■ **Exercise**: Scan the lines below for "bounding" and copy the matches.

++++++++++++++++++++

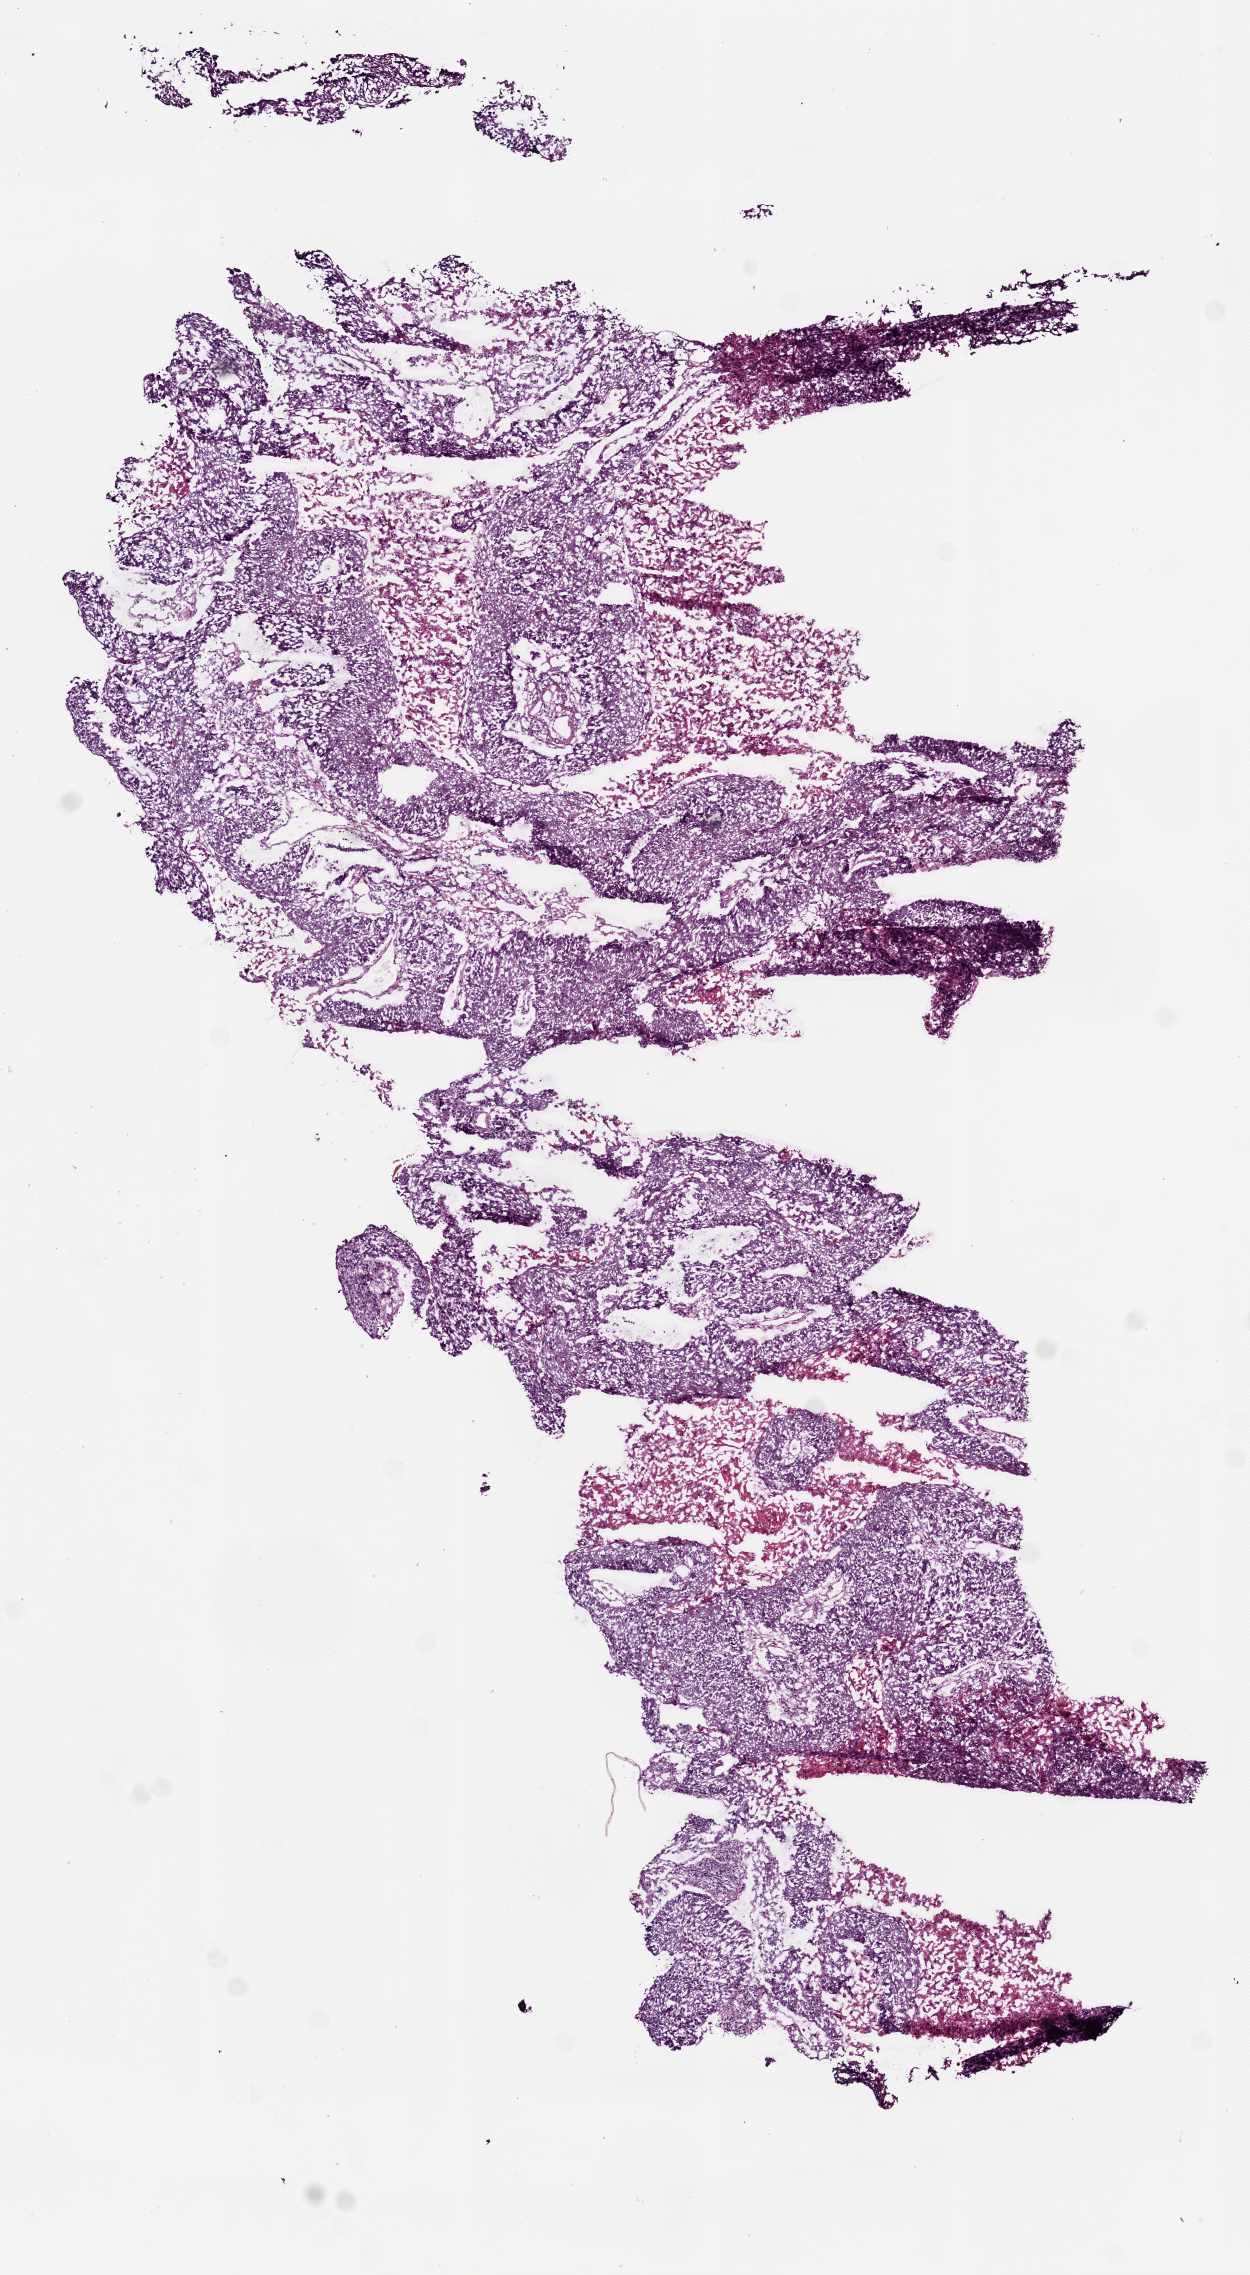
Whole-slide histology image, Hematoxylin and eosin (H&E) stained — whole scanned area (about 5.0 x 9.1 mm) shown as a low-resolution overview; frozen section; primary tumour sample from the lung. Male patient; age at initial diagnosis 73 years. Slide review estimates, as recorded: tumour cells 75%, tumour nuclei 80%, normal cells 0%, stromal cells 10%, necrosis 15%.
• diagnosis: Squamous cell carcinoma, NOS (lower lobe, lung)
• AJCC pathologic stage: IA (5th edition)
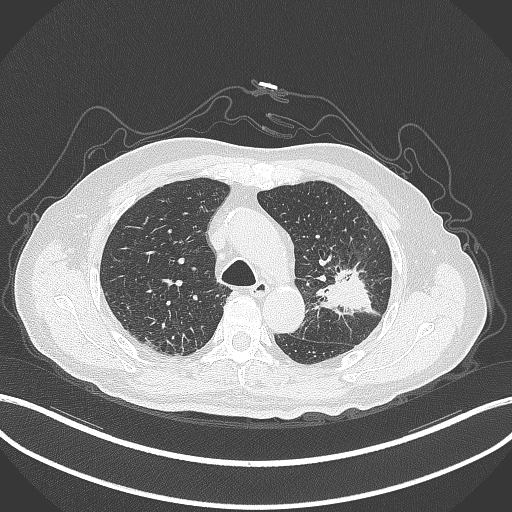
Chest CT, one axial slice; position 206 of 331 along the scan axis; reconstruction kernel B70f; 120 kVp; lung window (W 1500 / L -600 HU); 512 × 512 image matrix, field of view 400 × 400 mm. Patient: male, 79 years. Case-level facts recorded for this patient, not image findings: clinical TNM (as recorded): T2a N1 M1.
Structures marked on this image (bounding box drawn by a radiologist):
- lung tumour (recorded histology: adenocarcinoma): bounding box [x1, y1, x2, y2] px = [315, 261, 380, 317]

++++++++++++++++++++

■ **Written answer**:
Structures marked on this image (bounding box drawn by a radiologist):
- lung tumour (recorded histology: adenocarcinoma): bounding box [x1, y1, x2, y2] px = [315, 261, 380, 317]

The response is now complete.